The Centers for Medicare & Medicaid Services (CMS) on Tuesday issued a proposed rule that aims to streamline prior authorizations and improve patient and provider access to health information.
Prior authorization is an administrative process that providers use to request approval from payers before they deliver medical items or services. The process is meant to ensure that the items and services are medically necessary and covered by the payer but has become a major source of provider burnout and can become a health risk for patients if the process causes care to be delayed.
To make the prior authorization process more efficient and transparent, CMS would require plans to implement an electronic prior authorization process, shorten the time frames to respond to prior authorization requests, and establish policies to make the prior authorization more efficient and transparent. The 403-page rule also proposes to require payers to implement standards that would enable data exchange from one payer to another payer when a patient changes payers or has concurrent coverage. The change aims to help ensure that complete patient records would be available throughout patient transitions between payers.
The rule applies to Medicare Advantage organizations, Medicaid managed care plans, state Medicaid agencies, Children’s Health Insurance (CHIP) agencies and CHIP managed care entities, issuers of qualified health plans on the Federally-facilitated exchanges, Merit-based Incentive Payment System (MIPS) eligible clinicians, and eligible hospitals and critical access hospitals in the Medicare Promoting Interoperability Program.
“CMS is committed to strengthening access to quality care and making it easier for clinicians to provide that care,” said CMS Administrator Chiquita Brooks-LaSure in an announcement. “The prior authorization and interoperability proposals we are announcing today would streamline the prior authorization process and promote health care data sharing to improve the care experience across providers, patients, and caregivers – helping us to address avoidable delays in patient care and achieve better health outcomes for all.”

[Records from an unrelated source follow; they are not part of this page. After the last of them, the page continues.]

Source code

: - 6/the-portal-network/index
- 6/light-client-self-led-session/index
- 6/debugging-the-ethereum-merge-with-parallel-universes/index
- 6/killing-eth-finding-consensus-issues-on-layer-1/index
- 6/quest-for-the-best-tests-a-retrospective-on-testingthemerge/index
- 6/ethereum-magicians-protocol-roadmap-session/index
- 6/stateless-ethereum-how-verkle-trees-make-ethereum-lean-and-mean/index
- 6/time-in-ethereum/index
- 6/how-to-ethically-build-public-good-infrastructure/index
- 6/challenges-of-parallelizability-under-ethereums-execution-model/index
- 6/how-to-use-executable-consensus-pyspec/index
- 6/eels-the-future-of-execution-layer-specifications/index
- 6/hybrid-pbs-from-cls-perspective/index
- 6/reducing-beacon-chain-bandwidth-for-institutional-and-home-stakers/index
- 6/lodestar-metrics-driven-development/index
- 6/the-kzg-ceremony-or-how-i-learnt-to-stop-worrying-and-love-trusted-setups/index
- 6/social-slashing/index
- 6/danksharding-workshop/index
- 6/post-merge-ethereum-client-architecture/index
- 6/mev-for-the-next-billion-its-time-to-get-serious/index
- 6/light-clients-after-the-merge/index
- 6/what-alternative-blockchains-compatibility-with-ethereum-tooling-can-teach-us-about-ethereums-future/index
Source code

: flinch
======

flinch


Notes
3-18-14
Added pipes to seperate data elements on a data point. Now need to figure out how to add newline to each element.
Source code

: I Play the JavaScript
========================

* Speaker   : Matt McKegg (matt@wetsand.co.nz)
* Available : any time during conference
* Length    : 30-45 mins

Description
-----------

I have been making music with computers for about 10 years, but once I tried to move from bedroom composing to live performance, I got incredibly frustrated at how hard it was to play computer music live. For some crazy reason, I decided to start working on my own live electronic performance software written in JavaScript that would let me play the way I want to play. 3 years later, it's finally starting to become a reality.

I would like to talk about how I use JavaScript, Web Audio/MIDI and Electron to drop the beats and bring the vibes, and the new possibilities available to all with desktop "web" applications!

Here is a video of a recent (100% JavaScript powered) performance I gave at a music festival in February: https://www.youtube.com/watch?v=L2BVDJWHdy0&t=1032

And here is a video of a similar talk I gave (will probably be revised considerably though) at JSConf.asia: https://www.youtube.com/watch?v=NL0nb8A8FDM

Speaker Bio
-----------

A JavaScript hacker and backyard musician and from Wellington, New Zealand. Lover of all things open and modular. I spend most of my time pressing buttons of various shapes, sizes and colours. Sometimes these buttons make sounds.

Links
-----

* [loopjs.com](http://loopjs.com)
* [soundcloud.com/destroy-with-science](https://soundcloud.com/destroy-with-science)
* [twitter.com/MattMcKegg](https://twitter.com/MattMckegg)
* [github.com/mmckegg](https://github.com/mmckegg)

Here are five things to know about the proposed rule:
Supports electronic prior authorization: CMS would require implementation of a Health Level 7® (HL7®) Fast Healthcare Interoperability Resources® (FHIR®) standard Application Programming Interface (API) to support electronic prior authorization. In addition, payers must include a specific reason when denying requests, publicly report certain prior authorization metrics, and send decisions within 72 hours for expedited/urgent requests and seven calendar days for standard or non-urgent requests, which is twice as fast as the existing Medicare Advantage response time limit. However, CMS is also seeking comments on alternative time frames with shorter turnaround times, for example, 48 hours for expedited requests and five calendar days for standard requests. The proposed rule would also add a new Electronic Prior Authorization measure for eligible hospitals and critical access hospitals under the Medicare Promoting Interoperability Program and for MIPS eligible clinicians under the Promoting Interoperability performance category.
Improves access to health data: Proposed policies expand the current Patient Access API to include information about prior authorization decisions; allow providers to access their patients’ data by requiring payers to build and maintain a Provider Access FHIR API, to enable data exchange from payers to in-network providers with whom the patient has a treatment relationship; and create longitudinal patient records by requiring payers to exchange patient data using a Payer-to-Payer FHIR API when a patient moves between payers or has concurrent payers.
Could save billions: CMS estimates that the efficiencies introduced through these policies would save physician practices and hospitals over $15 billion over a 10-year period.
Seeks feedback on additional issues: CMS includes five requests for information related to standards for social risk factor data, the electronic exchange of behavioral health information among behavioral health providers, improving the exchange of medical documentation between certain providers in the Medicare Fee-for-Service program, advancing the Trusted Exchange Framework and Common Agreement (TEFCA), and the role interoperability can play in improving maternal health outcomes. The deadline to submit comments about the proposed rule is March 13, 2023.
Gives organizations three years to prepare for the changes: If finalized, the prior authorization policies would take effect January 1, 2026, with the initial set of metrics proposed to be reported by March 31, 2026. CMS said the implementation date would provide sufficient time for organizations to recruit and train staff, update, or build the APIs, and update operational procedures.